● **INPUT DATA**
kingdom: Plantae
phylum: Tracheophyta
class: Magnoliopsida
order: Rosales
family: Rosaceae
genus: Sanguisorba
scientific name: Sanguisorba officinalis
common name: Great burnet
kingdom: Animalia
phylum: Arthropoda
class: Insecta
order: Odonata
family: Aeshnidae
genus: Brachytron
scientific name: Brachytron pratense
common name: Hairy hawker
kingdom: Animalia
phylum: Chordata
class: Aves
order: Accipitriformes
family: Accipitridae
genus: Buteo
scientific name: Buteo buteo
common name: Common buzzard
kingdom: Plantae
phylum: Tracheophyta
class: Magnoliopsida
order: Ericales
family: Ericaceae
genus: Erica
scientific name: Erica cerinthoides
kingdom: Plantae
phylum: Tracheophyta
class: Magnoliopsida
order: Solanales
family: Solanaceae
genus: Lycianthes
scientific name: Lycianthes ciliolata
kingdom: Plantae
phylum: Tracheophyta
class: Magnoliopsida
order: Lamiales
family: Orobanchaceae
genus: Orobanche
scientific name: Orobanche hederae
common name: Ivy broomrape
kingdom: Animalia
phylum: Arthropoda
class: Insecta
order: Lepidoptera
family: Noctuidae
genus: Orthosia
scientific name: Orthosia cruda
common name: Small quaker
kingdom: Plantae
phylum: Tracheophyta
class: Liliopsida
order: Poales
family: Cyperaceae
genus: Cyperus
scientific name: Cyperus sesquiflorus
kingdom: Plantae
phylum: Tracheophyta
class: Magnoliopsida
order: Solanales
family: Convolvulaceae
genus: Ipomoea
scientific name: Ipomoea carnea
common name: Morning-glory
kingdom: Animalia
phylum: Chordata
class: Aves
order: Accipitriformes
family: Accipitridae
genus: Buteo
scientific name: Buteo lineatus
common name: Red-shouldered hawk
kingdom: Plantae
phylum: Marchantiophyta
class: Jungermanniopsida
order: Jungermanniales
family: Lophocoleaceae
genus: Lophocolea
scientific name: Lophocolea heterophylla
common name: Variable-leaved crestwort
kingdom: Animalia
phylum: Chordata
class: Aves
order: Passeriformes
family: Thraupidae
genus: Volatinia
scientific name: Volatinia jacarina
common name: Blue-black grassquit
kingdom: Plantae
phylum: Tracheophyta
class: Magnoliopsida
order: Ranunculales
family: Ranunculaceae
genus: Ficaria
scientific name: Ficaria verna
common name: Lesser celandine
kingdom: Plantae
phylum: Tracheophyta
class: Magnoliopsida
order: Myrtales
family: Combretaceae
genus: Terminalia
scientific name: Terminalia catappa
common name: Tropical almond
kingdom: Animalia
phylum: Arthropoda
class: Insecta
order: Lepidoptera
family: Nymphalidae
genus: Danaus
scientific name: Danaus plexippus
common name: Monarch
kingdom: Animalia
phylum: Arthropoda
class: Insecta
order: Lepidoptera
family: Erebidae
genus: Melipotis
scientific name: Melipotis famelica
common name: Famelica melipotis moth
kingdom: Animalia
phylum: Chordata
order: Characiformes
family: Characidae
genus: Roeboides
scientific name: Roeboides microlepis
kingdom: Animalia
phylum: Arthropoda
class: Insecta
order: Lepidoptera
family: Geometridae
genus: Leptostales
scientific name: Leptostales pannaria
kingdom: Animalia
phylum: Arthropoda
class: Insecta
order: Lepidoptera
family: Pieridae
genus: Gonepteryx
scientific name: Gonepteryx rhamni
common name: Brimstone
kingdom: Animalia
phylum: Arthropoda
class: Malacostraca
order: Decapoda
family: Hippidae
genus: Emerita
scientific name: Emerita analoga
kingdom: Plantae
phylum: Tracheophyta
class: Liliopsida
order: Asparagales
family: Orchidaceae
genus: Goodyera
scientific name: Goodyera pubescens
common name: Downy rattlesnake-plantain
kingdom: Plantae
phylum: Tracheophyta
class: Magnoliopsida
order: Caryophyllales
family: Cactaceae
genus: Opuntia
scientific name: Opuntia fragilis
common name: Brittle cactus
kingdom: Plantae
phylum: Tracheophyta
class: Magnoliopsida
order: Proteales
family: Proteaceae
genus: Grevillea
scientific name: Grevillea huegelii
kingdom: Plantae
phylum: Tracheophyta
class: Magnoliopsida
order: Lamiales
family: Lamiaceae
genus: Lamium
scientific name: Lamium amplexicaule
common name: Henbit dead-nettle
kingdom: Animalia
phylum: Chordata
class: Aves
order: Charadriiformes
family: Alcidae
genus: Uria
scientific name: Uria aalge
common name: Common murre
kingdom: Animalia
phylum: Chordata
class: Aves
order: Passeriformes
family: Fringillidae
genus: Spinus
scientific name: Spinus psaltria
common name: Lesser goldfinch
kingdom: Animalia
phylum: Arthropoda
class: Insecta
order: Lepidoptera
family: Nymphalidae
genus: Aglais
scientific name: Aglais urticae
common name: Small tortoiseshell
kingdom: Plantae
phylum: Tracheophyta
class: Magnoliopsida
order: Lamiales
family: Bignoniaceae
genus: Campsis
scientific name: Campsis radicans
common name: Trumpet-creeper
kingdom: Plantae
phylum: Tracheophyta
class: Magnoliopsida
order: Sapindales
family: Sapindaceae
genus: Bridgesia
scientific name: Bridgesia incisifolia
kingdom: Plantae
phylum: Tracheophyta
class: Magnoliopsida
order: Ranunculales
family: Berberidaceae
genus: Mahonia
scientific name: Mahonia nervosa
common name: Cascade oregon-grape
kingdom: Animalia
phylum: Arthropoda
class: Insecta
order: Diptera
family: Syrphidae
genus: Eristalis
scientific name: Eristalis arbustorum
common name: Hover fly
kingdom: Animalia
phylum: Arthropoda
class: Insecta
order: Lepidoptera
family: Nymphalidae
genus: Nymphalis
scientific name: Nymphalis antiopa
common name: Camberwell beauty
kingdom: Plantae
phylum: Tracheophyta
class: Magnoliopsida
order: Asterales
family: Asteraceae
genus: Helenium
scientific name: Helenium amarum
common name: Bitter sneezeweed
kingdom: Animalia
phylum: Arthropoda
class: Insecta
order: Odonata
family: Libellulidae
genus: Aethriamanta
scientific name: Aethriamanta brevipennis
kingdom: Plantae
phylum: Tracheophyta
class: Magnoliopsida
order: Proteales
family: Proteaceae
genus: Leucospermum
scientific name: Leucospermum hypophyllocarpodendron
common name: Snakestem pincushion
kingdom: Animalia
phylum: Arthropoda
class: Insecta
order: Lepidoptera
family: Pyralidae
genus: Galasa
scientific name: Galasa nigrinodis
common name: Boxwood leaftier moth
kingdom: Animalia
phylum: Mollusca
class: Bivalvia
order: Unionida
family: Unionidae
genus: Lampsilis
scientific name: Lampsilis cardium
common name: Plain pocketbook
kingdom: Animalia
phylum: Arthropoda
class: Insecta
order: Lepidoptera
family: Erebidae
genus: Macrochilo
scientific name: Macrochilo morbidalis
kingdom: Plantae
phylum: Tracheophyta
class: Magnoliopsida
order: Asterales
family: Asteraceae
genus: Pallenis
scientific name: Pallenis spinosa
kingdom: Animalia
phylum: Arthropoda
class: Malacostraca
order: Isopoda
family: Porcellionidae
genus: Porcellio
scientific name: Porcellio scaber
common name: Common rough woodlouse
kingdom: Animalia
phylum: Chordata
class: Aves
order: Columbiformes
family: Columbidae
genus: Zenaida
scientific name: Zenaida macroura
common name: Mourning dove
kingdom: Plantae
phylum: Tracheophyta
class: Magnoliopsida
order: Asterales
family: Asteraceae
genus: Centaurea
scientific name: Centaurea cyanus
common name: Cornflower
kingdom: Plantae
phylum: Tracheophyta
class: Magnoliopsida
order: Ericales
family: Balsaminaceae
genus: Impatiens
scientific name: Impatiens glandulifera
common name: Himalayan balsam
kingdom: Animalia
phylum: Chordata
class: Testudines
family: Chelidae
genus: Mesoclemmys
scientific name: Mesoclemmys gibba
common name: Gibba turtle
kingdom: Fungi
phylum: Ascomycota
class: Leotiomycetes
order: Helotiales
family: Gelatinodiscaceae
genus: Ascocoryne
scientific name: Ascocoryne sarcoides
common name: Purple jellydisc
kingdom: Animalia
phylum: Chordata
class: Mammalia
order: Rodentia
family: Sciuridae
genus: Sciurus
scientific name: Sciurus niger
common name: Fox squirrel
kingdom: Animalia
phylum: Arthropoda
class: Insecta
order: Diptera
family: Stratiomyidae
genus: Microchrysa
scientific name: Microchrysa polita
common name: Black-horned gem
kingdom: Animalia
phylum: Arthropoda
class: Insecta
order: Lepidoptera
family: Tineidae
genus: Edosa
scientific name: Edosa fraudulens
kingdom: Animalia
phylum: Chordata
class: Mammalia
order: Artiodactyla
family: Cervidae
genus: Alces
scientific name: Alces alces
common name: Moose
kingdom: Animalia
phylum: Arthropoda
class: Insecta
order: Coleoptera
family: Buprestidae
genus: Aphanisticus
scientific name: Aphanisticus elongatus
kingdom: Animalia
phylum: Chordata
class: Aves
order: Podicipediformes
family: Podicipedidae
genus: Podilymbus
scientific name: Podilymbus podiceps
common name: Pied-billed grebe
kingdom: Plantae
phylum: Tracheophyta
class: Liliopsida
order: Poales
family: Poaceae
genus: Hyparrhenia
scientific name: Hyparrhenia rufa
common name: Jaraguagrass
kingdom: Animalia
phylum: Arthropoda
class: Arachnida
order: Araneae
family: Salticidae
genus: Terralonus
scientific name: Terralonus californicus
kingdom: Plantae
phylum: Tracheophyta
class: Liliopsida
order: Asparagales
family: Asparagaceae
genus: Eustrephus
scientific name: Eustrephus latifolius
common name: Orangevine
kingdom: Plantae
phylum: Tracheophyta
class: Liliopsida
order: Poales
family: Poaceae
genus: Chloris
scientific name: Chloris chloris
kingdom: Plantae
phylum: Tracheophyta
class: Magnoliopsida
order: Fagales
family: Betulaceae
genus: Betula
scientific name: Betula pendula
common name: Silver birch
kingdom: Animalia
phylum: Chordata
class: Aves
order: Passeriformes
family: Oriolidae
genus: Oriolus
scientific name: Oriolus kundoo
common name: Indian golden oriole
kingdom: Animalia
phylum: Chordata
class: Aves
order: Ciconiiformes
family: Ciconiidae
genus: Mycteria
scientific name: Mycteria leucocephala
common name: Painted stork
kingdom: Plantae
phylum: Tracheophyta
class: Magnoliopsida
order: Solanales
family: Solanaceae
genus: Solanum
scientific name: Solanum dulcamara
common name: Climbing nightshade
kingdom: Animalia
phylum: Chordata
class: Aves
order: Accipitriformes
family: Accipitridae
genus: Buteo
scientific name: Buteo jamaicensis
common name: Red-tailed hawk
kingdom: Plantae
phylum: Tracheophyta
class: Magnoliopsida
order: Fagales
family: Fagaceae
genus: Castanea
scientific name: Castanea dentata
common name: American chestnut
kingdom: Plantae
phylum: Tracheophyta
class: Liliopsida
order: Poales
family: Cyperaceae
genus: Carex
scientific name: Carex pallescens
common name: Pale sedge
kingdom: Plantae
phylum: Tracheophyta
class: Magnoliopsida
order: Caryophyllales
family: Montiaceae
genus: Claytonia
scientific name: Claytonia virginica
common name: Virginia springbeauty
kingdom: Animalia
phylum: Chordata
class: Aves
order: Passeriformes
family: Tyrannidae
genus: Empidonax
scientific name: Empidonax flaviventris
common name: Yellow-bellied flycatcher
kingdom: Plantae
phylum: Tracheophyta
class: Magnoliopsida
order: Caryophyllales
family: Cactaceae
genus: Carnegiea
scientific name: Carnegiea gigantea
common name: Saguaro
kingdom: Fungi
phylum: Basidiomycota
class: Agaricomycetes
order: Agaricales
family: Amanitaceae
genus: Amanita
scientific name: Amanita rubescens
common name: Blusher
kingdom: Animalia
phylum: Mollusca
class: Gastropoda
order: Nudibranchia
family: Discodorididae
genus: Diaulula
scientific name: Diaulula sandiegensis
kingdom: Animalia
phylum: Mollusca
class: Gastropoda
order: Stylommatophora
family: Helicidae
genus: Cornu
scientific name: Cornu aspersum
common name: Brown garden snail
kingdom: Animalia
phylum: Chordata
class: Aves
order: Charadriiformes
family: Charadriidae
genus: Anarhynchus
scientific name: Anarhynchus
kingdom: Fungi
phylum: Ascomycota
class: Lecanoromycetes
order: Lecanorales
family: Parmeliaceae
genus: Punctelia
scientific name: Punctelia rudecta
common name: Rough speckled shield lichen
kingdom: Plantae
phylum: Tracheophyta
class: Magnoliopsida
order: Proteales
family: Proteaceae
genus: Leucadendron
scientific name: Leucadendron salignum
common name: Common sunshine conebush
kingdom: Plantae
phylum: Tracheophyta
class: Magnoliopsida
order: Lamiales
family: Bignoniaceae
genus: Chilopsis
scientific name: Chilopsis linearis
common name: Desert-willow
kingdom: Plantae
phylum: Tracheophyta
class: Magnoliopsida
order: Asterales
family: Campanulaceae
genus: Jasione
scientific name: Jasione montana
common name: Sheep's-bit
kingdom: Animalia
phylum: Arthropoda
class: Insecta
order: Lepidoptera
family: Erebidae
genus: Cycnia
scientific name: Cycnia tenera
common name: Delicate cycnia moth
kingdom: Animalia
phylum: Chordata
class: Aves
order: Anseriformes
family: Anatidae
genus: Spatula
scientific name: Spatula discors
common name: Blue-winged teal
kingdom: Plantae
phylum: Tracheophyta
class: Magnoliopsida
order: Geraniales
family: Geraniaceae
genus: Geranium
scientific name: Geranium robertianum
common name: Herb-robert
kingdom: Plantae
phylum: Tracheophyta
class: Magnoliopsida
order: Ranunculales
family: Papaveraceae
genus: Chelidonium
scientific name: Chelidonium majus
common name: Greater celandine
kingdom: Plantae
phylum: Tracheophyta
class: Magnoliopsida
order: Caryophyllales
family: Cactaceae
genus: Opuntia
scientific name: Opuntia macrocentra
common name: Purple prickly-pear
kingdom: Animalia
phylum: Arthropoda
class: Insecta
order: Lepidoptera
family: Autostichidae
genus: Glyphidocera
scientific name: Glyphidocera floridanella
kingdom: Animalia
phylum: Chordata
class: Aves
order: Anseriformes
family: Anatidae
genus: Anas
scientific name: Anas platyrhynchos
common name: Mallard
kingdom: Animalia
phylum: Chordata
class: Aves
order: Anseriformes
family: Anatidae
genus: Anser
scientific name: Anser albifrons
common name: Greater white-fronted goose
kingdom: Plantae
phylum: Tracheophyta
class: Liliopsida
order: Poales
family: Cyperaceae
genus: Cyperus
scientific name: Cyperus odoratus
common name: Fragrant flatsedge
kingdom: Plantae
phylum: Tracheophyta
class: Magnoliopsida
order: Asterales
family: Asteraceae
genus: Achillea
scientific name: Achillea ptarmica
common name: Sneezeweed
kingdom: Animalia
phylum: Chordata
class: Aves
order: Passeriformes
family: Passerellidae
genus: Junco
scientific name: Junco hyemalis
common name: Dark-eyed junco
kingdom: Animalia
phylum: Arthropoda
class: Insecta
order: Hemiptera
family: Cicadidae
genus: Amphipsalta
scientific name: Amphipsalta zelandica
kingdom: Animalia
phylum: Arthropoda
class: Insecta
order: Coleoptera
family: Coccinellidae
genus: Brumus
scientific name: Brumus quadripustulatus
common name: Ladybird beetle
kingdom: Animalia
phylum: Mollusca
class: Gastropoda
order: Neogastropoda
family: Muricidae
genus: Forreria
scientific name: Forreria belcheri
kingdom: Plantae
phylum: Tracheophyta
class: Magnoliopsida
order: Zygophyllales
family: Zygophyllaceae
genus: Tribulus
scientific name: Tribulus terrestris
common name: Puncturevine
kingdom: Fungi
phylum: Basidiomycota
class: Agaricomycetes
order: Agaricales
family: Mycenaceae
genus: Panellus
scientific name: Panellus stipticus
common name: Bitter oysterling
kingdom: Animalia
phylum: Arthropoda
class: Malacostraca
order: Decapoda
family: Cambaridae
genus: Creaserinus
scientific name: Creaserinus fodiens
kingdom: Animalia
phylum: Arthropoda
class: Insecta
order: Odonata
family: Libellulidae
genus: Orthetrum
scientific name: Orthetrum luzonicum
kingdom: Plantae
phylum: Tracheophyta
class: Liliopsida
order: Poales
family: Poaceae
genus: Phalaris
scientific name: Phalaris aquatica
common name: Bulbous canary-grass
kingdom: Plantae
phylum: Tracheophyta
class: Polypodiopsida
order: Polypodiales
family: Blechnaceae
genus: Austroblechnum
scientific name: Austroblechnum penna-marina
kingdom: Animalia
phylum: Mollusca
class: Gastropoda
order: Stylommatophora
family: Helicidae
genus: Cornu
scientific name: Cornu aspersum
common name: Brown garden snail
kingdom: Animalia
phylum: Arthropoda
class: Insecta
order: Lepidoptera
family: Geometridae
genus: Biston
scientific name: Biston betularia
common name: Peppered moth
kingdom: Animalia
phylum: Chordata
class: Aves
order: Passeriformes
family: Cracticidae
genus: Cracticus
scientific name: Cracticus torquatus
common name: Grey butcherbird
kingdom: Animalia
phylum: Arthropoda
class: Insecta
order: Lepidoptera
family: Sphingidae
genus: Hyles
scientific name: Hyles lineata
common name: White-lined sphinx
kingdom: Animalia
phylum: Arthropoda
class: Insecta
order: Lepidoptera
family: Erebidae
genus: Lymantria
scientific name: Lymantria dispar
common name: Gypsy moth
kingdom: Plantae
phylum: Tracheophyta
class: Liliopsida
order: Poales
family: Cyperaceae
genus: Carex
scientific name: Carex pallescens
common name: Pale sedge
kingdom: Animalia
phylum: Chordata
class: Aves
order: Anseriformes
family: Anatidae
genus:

● **GOAL OF THE EXERCISE**
Convert the entries above into a JSON list of strings, one string per line and no strings for blank lines. Begin at the first line of the entries and stop after the line that contains "scientific name: Buteo buteo".

● **RESPONSE FOR THIS EXERCISE**
[
  "kingdom: Plantae",
  "phylum: Tracheophyta",
  "class: Magnoliopsida",
  "order: Rosales",
  "family: Rosaceae",
  "genus: Sanguisorba",
  "scientific name: Sanguisorba officinalis",
  "common name: Great burnet",
  "kingdom: Animalia",
  "phylum: Arthropoda",
  "class: Insecta",
  "order: Odonata",
  "family: Aeshnidae",
  "genus: Brachytron",
  "scientific name: Brachytron pratense",
  "common name: Hairy hawker",
  "kingdom: Animalia",
  "phylum: Chordata",
  "class: Aves",
  "order: Accipitriformes",
  "family: Accipitridae",
  "genus: Buteo",
  "scientific name: Buteo buteo"
]